Presentation Abstract
Stephen Howard, Alex Mossman, Wade Zawalski, Don Froese
(General Fusion)
General Fusion is developing a magnetized target fusion system in which a spherical tokamak plasma target is injected by a magnetized Marshall gun into a flux conserver consisting of a liquid lithium vortex. A compression system will then collapse the cavity to compress and heat the target plasma to fusion conditions. We have recently commissioned a subscale experiment called SLiC (Spector Lithium Configuration) as way to de-risk both the engineering and the confinement physics in the situation where a moderately hot magnetized plasma must interact with a large-area free surface of liquid lithium. SLiC is similar in design to the sequence of compact, high-performing spherical tokamak SPECTOR devices that have been in operation at GF since 2016. In the first phase of experiments, ST plasmas were injected into a well-instrumented solid metal flux conserver with an annular liquid lithium puddle on the bottom of the vessel that had an angular coverage of 7 to 28 degrees (spherical polar angle) depending on puddle fill depth.
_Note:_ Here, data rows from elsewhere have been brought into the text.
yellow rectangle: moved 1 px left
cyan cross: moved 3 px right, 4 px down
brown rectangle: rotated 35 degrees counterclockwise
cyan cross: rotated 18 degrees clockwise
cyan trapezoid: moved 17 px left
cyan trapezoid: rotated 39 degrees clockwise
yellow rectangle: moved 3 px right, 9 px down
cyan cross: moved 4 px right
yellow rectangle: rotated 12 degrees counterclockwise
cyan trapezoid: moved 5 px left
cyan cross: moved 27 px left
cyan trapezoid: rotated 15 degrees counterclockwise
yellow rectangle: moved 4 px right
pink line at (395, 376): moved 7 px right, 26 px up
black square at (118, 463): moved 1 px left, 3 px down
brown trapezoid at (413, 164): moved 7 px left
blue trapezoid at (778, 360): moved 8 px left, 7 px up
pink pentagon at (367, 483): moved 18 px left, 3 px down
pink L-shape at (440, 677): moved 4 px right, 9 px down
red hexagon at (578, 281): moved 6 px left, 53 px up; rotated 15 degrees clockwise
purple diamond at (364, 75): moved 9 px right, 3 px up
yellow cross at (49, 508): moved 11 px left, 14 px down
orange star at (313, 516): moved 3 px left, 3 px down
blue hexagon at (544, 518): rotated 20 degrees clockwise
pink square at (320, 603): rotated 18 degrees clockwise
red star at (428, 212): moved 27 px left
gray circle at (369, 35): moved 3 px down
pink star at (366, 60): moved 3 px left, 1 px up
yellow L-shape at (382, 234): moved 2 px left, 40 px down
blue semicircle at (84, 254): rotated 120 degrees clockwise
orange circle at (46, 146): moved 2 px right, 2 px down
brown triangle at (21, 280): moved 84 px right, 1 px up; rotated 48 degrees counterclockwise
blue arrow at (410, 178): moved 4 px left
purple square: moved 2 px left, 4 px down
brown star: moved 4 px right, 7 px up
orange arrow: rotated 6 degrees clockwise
A second phase of experiments, aiming to approach hemispherical coverage of liquid lithium, has extended the angular coverage to 78 degrees (polar angle) starting at the outboard equator going downward. This is done by applying an early current pulse that propels the liquid puddle outward to~coat the flux conserver up to the equator in advance of the plasma formation. Interactions between the plasma and liquid free surface are studied with fast camera video and standard plasma diagnostics and used to validate corresponding MHD-CFD simulations.